Given data =>
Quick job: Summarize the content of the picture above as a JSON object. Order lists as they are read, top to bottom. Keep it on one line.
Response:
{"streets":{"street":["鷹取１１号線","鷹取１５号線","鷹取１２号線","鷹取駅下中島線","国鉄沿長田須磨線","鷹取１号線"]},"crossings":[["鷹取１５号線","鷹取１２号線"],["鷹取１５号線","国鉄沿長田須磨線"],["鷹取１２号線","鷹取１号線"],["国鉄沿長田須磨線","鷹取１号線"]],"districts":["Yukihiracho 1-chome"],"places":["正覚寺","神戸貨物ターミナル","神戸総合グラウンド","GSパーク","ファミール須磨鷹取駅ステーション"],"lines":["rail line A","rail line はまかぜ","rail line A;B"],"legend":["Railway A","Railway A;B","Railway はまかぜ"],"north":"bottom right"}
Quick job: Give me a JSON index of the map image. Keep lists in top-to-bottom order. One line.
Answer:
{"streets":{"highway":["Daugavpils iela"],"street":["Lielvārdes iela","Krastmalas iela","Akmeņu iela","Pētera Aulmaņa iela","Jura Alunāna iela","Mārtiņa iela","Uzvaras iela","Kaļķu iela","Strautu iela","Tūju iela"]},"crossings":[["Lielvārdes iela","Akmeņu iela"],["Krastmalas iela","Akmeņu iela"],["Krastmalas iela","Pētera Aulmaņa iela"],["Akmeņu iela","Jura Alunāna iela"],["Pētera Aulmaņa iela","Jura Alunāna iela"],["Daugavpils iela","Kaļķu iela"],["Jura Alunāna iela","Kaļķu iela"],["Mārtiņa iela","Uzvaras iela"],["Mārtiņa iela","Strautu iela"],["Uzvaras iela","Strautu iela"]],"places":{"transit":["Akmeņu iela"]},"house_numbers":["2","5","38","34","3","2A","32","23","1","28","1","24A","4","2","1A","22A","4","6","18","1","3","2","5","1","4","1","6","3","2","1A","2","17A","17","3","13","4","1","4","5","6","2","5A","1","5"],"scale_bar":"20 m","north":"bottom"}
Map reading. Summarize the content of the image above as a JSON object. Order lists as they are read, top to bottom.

What you will do =>
If a line in the records above contains the word "object", copy it.

Solution to this task =>
Quick job: Summarize the content of the picture above as a JSON object. Order lists as they are read, top to bottom. Keep it on one line.
Map reading. Summarize the content of the image above as a JSON object. Order lists as they are read, top to bottom.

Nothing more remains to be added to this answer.